TL;DR: If you need a reference to the method that provides your #property, you need to use YourClassName.your_property.fget.

In your case,
class Foo(object):
#property
def bar(self):
return 0
f = Foo()
You can access the property through the class Foo. These are all equivalent:
Foo.bar
Foo.__dict__['bar']
f.__class__.__dict__['bar']
=> <property at 0x4920c28>
As you can see, this is a property instance. On a property you have a method called fget which returns the 'getter' value.
isinstance(Foo.bar, property)
=> True
Foo.bar.fget
=> <function Foo.bar at 0x0000014DC0CF21F0>
You can call this function (an instance method) directly.
Foo.bar.fget(f)
=> 0
Note: you have to supply the object f (the self argument) to fget yourself, because when accessed through the class, the class does not know the instance f yet. In other words, instance method Foo.bar.fget is not yet 'bound' to f.

One thing you should know is that data descriptors (i.e., properties) only work when they are applied to (new-style) classes (see http://docs.python.org/reference/datamodel.html#implementing-descriptors).
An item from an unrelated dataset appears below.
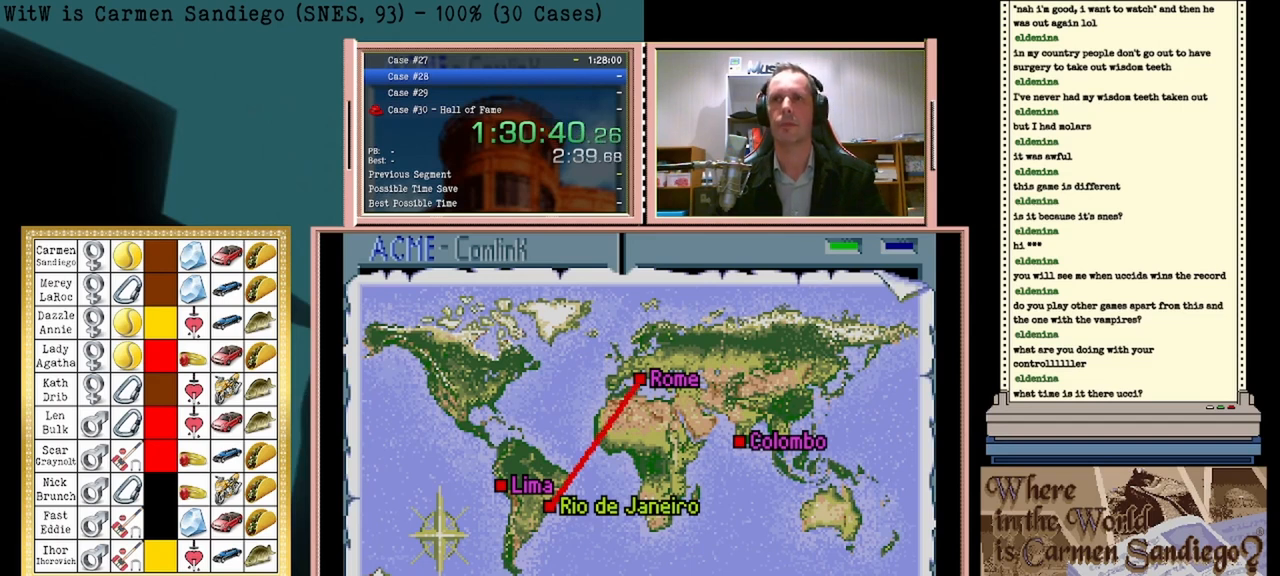
{"buttons": ["A"], "events": []}
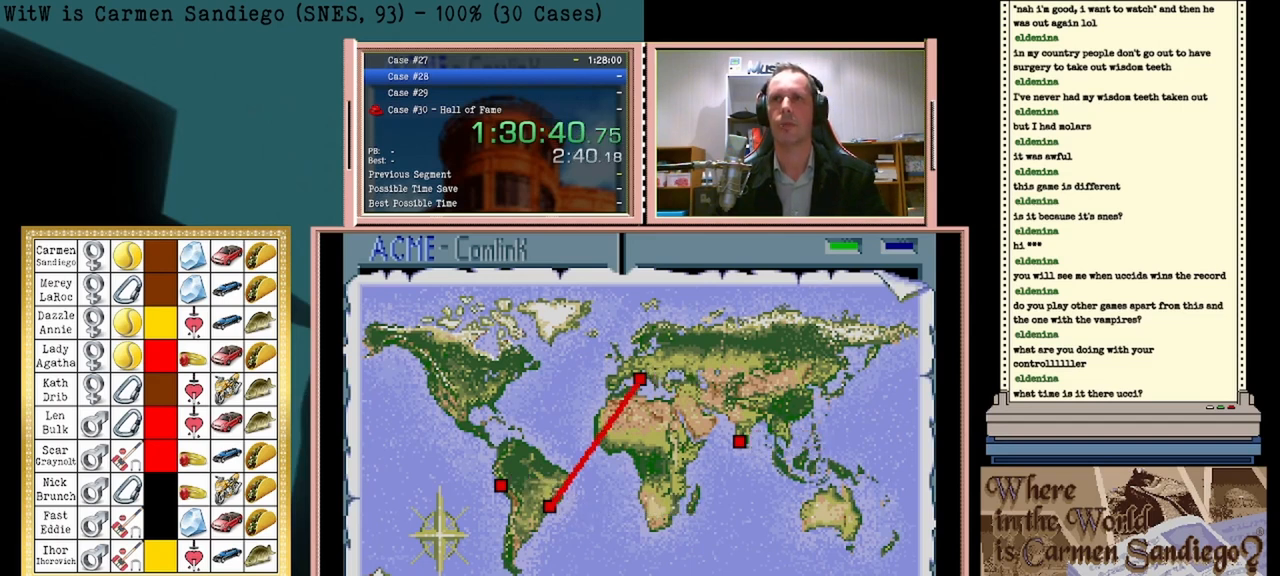
{"buttons": ["A"], "events": []}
Copying them to an object will not create the property on that object. You need to copy them to a (new-style) class to take effect.

Why not just lambdify it?
bar_getter = lambda: f.bar
Done.

I'm going to say ignore the other answers because they are bad.
You can get a reference to the property simply by foo.bar
As for what you're trying to do iterating over the members of f, see below for specifics.
The long answer: what you have to understand are that methods in Python do not belong to instances, but are attributes of the class object. For example,
class Foo:
def bar(self):
pass
foo = Foo()
if you call foo.bar(), Python first checks to see if foo has bar (it doesn't), then it checks if Foo has bar, which it does. Python then "binds" foo.bar to Foo.bar(foo), and calls that.
The same is true for properties. I don't know the exact process (and I imagine it differs between implementations), but essentially Python looks for foo.bar, then Foo.bar, sees that it is a property, so evaluates its getter and returns that.